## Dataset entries

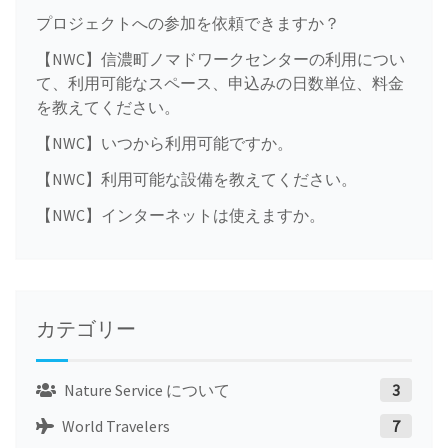
プロジェクトへの参加を依頼できますか？
【NWC】信濃町ノマドワークセンターの利用につい
て、利用可能なスペース、申込みの日数単位、料金
を教えてください。
【NWC】いつから利用可能ですか。
【NWC】利用可能な設備を教えてください。
【NWC】インターネットは使えますか。
カテゴリー
Nature Service について
3
World Travelers
7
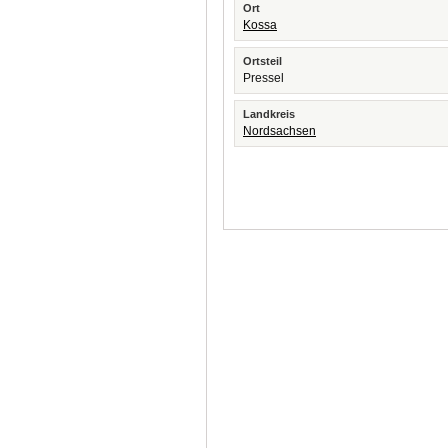
Ort
Kossa
Ortsteil
Pressel
Landkreis
Nordsachsen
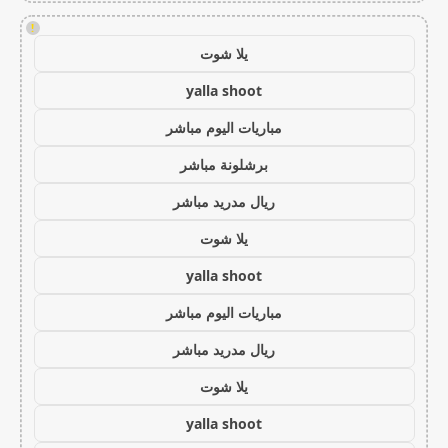
!
يلا شوت
yalla shoot
مباريات اليوم مباشر
برشلونة مباشر
ريال مدريد مباشر
يلا شوت
yalla shoot
مباريات اليوم مباشر
ريال مدريد مباشر
يلا شوت
yalla shoot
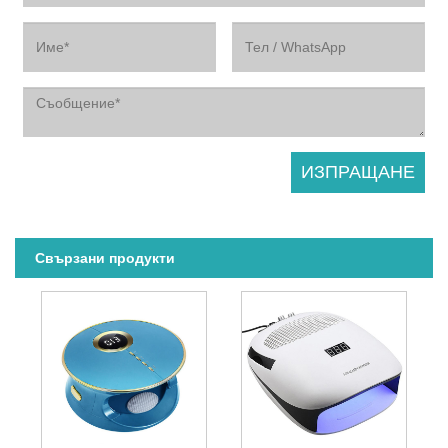
Свързани продукти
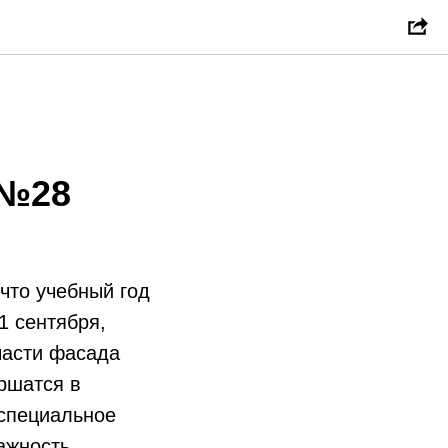
 №28
 что учебный год
1 сентября,
части фасада
ершатся в
 специальное
ажность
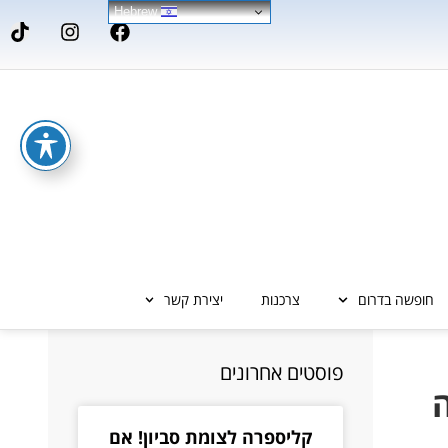
Hebrew
חופשה בדרום
צרכנות
יצירת קשר
פוסטים אחרונים
קליספרה לצומת סביון! אם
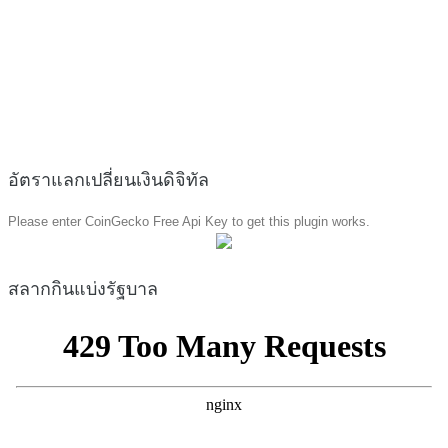
อัตราแลกเปลี่ยนเงินดิจิทัล
Please enter CoinGecko Free Api Key to get this plugin works.
สลากกินแบ่งรัฐบาล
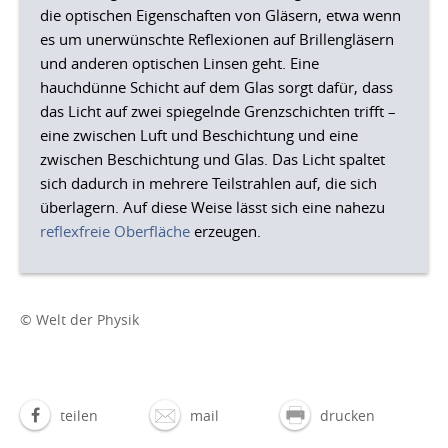
die optischen Eigenschaften von Gläsern, etwa wenn
es um unerwünschte Reflexionen auf Brillengläsern
und anderen optischen Linsen geht. Eine
hauchdünne Schicht auf dem Glas sorgt dafür, dass
das Licht auf zwei spiegelnde Grenzschichten trifft –
eine zwischen Luft und Beschichtung und eine
zwischen Beschichtung und Glas. Das Licht spaltet
sich dadurch in mehrere Teilstrahlen auf, die sich
überlagern. Auf diese Weise lässt sich eine nahezu
reflexfreie Oberfläche
erzeugen.
© Welt der Physik
teilen
mail
drucken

## Work order
Copy every line of text from the items above word for word, without the pictures.

## Output of the task
プロジェクトへの参加を依頼できますか？
【NWC】信濃町ノマドワークセンターの利用につい
て、利用可能なスペース、申込みの日数単位、料金
を教えてください。
【NWC】いつから利用可能ですか。
【NWC】利用可能な設備を教えてください。
【NWC】インターネットは使えますか。
カテゴリー
Nature Service について
3
World Travelers
7
Ort
Kossa
Ortsteil
Pressel
Landkreis
Nordsachsen
!
يلا شوت
yalla shoot
مباريات اليوم مباشر
برشلونة مباشر
ريال مدريد مباشر
يلا شوت
yalla shoot
مباريات اليوم مباشر
ريال مدريد مباشر
يلا شوت
yalla shoot
Свързани продукти
 №28
 что учебный год
1 сентября,
части фасада
ершатся в
 специальное
ажность
Hebrew
חופשה בדרום
צרכנות
יצירת קשר
פוסטים אחרונים
קליספרה לצומת סביון! אם
อัตราแลกเปลี่ยนเงินดิจิทัล
Please enter CoinGecko Free Api Key to get this plugin works.
สลากกินแบ่งรัฐบาล
die optischen Eigenschaften von Gläsern, etwa wenn
es um unerwünschte Reflexionen auf Brillengläsern
und anderen optischen Linsen geht. Eine
hauchdünne Schicht auf dem Glas sorgt dafür, dass
das Licht auf zwei spiegelnde Grenzschichten trifft –
eine zwischen Luft und Beschichtung und eine
zwischen Beschichtung und Glas. Das Licht spaltet
sich dadurch in mehrere Teilstrahlen auf, die sich
überlagern. Auf diese Weise lässt sich eine nahezu
reflexfreie Oberfläche
erzeugen.
© Welt der Physik
teilen
mail
drucken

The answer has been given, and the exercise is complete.